Noticing xcvii - Lee Miller, photographer

Picasso, The Weeping Woman (1937)
I am proofreading a book about one of Picasso's many lovers, Dora Maar (1907–1997), daughter of a Croatian architect and a French woman. Dora was herself a photographer and ran in the Surrealist circles, but when she liaised with Picasso in 1935, he urged(/forced) her to abandon photography, which he considered merely a "tech- nique," not an artform in its own right. As we all know, Picasso was not a very nice man when it came to his treatment of women, and Dora suffered: today she is perhaps best remembered as his "weeping woman."

The book is based on an address book of Dora's that the book's author stumbled onto fortuitously, via eBay. It lists many prominent artists and intellectuals of the day—including writer and filmmaker Jean Cocteau, photographer Brassaï, psychoanalyst Jacques Lacan, writer André Breton, Russian painter Nicolas de Staël— and we learn about those relationships and how they evolved (or died).

Man Ray, solarized portrait
of Lee Miller (ca. 1930)
One of the people mentioned in the book is the American photographer Lee Miller (1907–1977). Before moving to Paris in 1929, she had briefly been a Vogue model; in Paris, she became associated (in various ways, both professional and personal) with Surrealist photographer Man Ray. Together, they hit on the technique of solarization.

Back in New York in 1932, Miller became a successful commercial photographer: studio portraits, fashion. She married a wealthy Egyptian businessman, moved to Cairo, and more or less gave up photography—but then (a theme of the times in that artistic circle, I'm learning) she grew bored with that life and moved back to Paris in 1937, where she met Surrealist artist Roland Penrose, whom she subsequently married. At the outbreak of WWII she launched a new career: as a photojournalist and war correspondent, for Vogue. She was at Buchenwald and Auschwitz shortly after they were liberated.

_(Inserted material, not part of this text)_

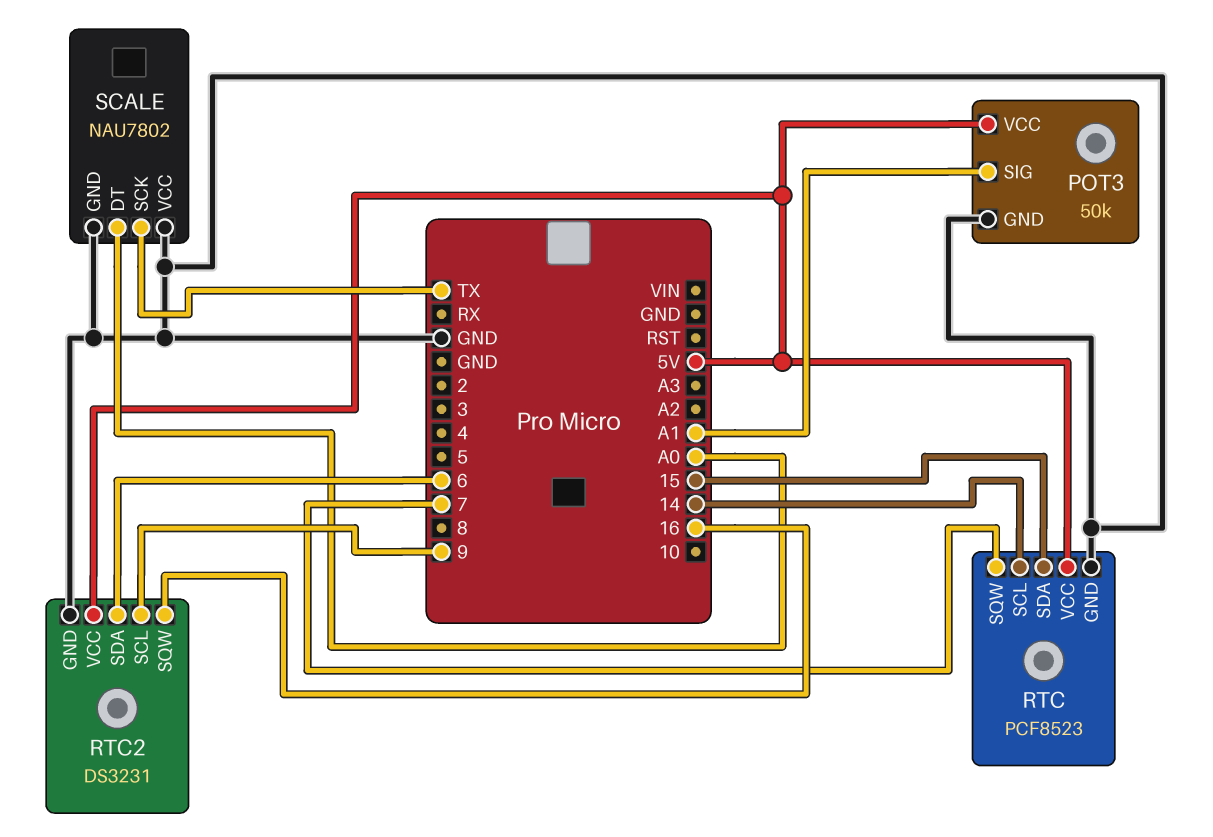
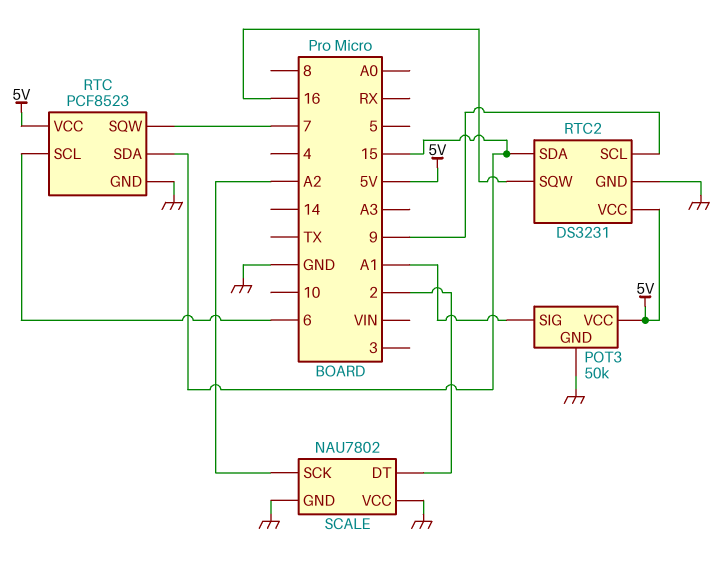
RTC pin SCL: 14 -> 6
RTC2 pin SDA: 6 -> 15
SCALE pin DT: A0 -> 2
SCALE pin SCK: TX -> A2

It's those photos, of wartime, that I'm especially interested in. But before I show you a few, here is a brief video introduction to her via Albertina Museum, Vienna:


Okay, photos (as always, click on the image to view larger on black):

Portrait of Space, 1937
SS Guard in Canal, Dachau, 1945
Irmgard Seefried, Opera singer singing an aria from
"Madame Butterfly,"
1945
Fire Masks, 1941
Children celebrating the liberation of Paris, France, 1944
Henry Moore, Holburn Underground Station,
London, England,
n.d.
Clark Gable, US Air Force Base, England, 1943
FFI Worker, Paris, France, 1944
One Night of Love, 1940
Evacuation hospital operating theater, France, 1944
Suicides in Town Hall, Leipzig, 1945

Fortunately, Lee Miller's significance in the history of photography, and of the documentation of WWII, has been recognized (in large part due to the efforts of her son, Antony Penrose), and there are many articles out there about her diverse and creative life. She's a fascinating character. I'm glad I know a little more about her now.